The new 6th is largely made up of her longtime turf and political power base, including the suburban city of Anoka where her family moved when she was 12 and counties northwest of the Twin Cities dominated by the kind of socially conservative voters who have traditionally supported her. If anything, the district might be even more conservative because it gained a portion of Republican-leaning Carver County.

That comes at the expense of her fellow Republican, U.S. Rep. John Kline, whose 2nd District appeared to grow slightly more favorable toward Democrats.

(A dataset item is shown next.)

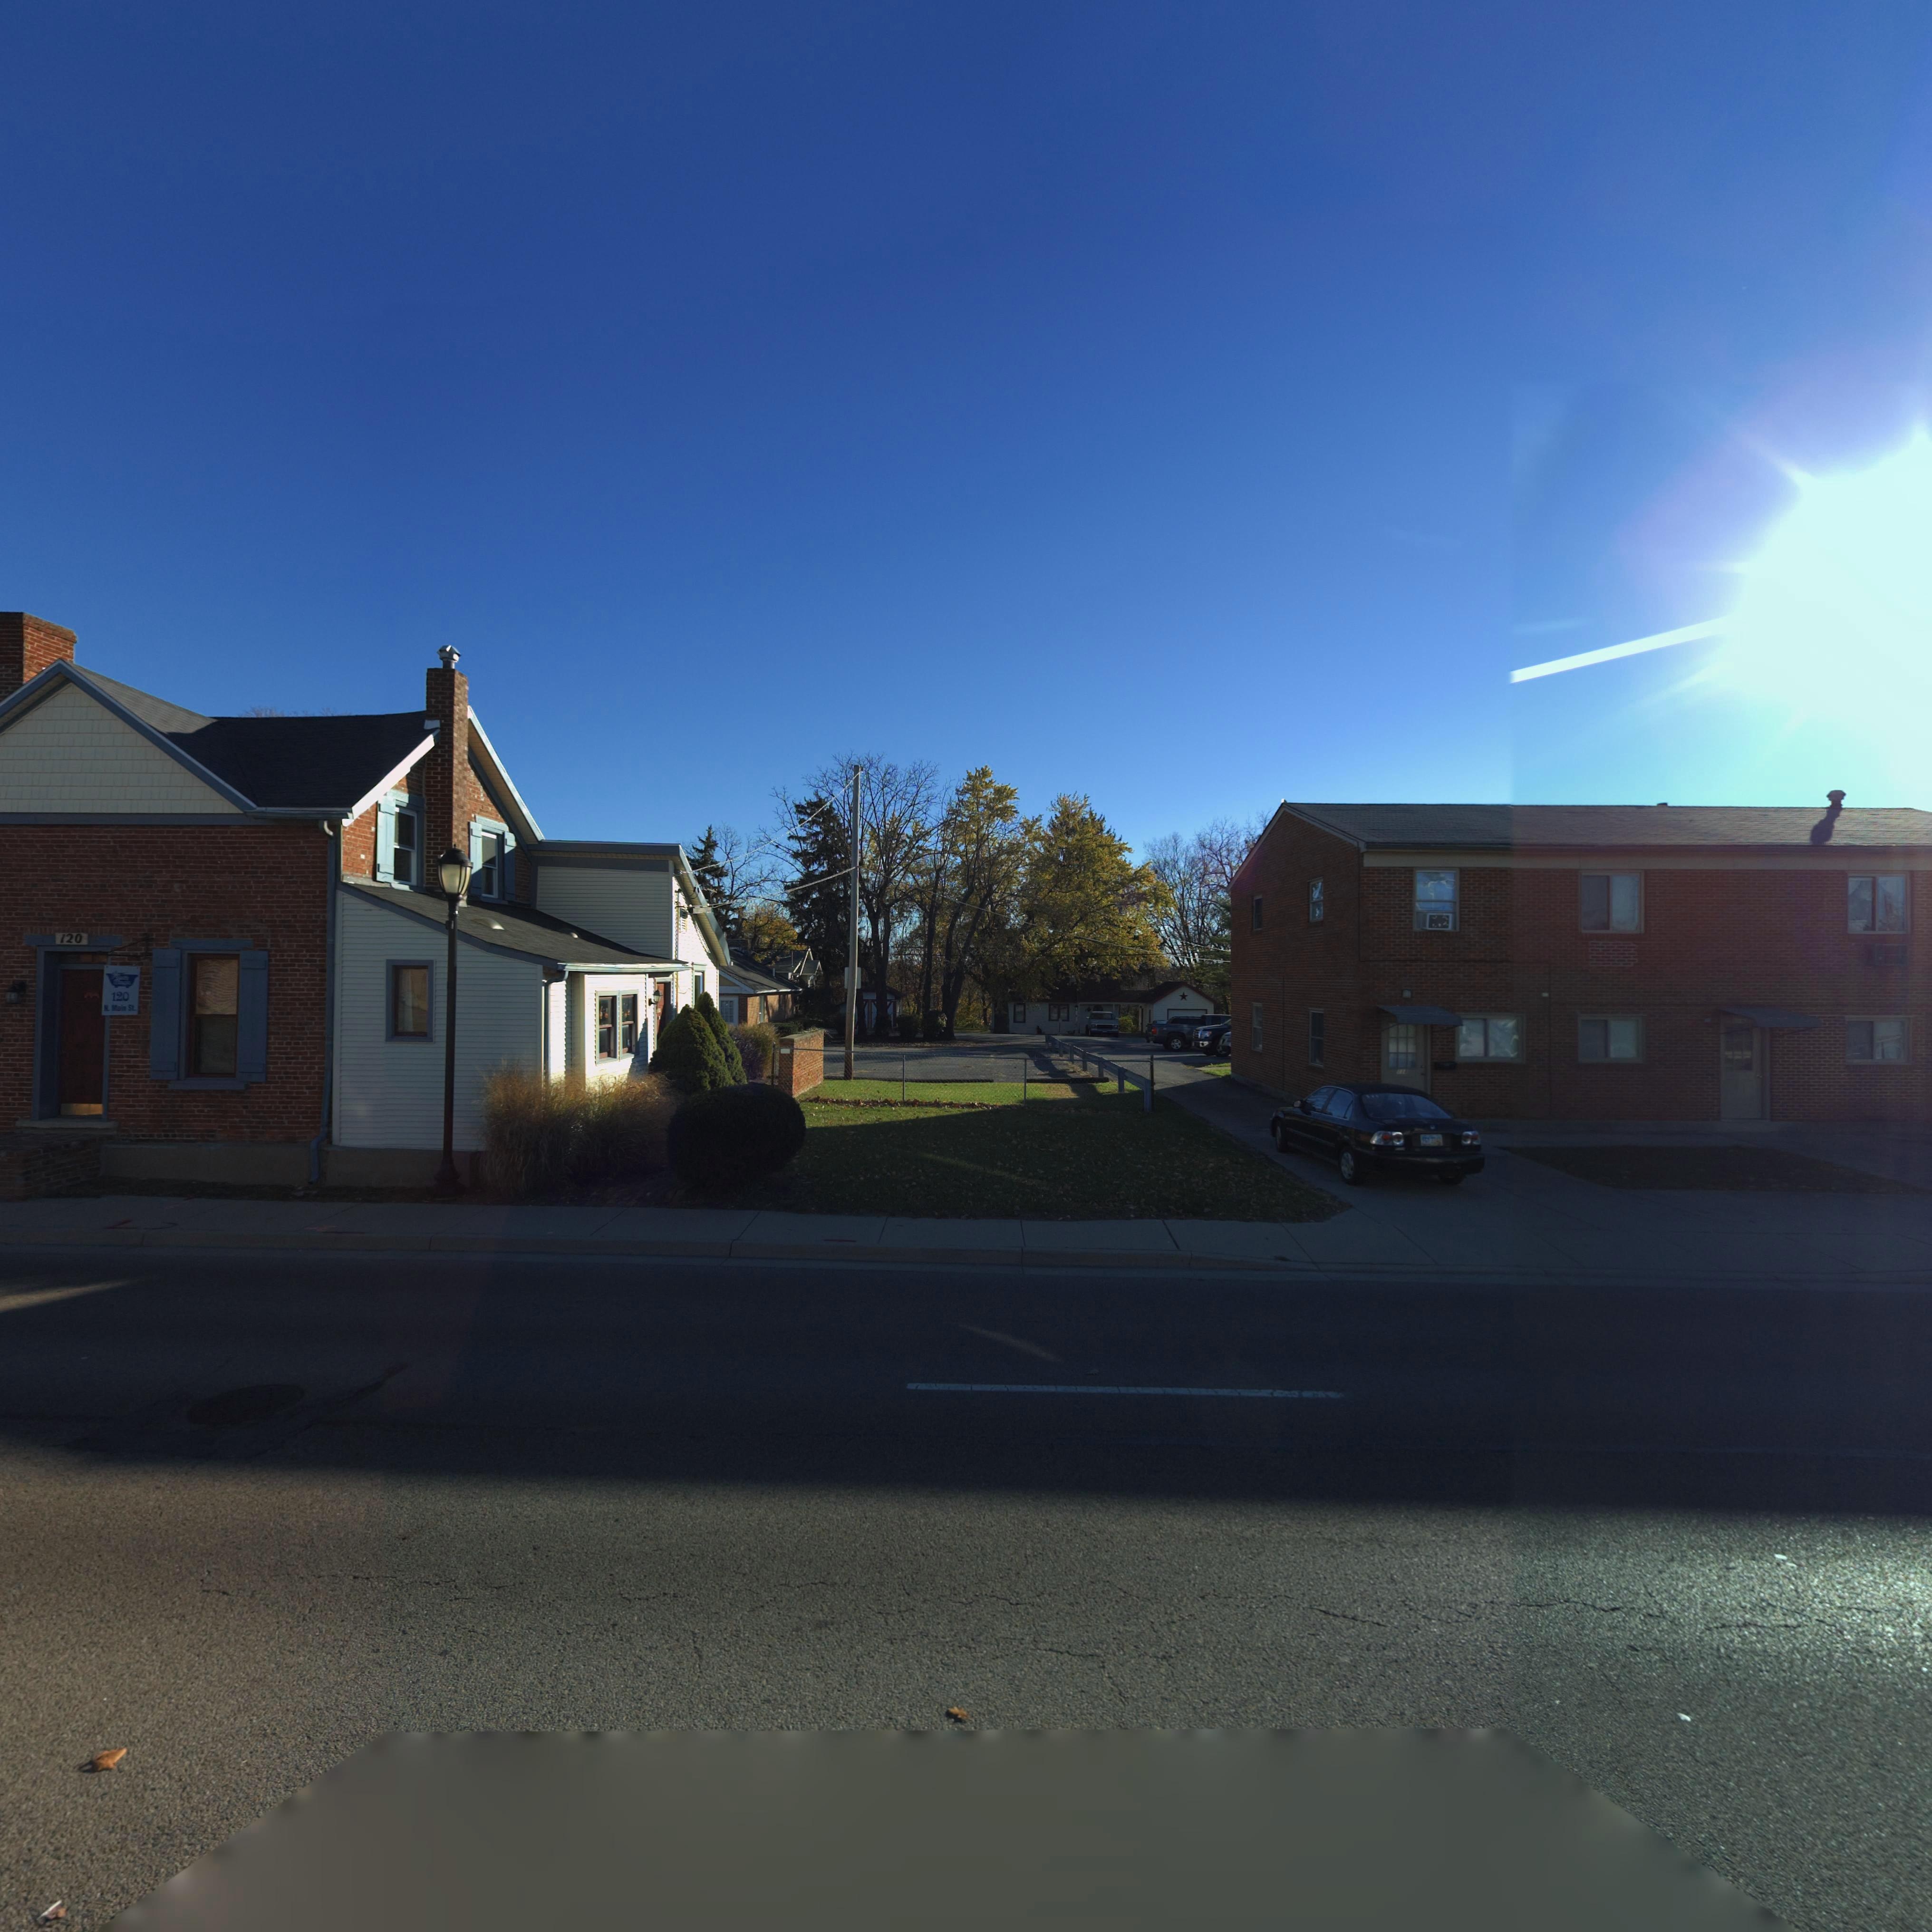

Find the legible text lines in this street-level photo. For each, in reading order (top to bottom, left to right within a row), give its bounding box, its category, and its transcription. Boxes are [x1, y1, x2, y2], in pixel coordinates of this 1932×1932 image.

[58, 933, 83, 944] StreetNumber: 120
[111, 991, 130, 1002] StreetNumber: 120
[1396, 1069, 1409, 1074] StreetNumber: 11*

There were few revisions to Minnesota's other seven congressional districts as a result of redistricting, the once-per-decade redrawing of congressional and legislative boundaries to reflect post-census population shifts. Bachmann was the only one of Minnesota's eight members of Congress to be displaced; the other three Republicans and four Democrats stayed in the districts they currently represent.

Neither Bachmann nor Kline has gained a Democratic opponent yet.

Bachmann's presidential bid will hand campaign fodder to her eventual opponent. She missed 71 percent of congressional votes between when she declared her presidential candidacy last June and when she dropped out in early January. Also, while campaigning in Iowa she repeatedly stressed her roots in that state directly to Minnesota's south.

While members of Congress aren't required to live in the districts they represent, Minnesota state lawmakers do face that requirement. Of the state's 201 legislators, 46 were thrown into districts with fellow incumbents, including the Republican House majority leader, Matt Dean.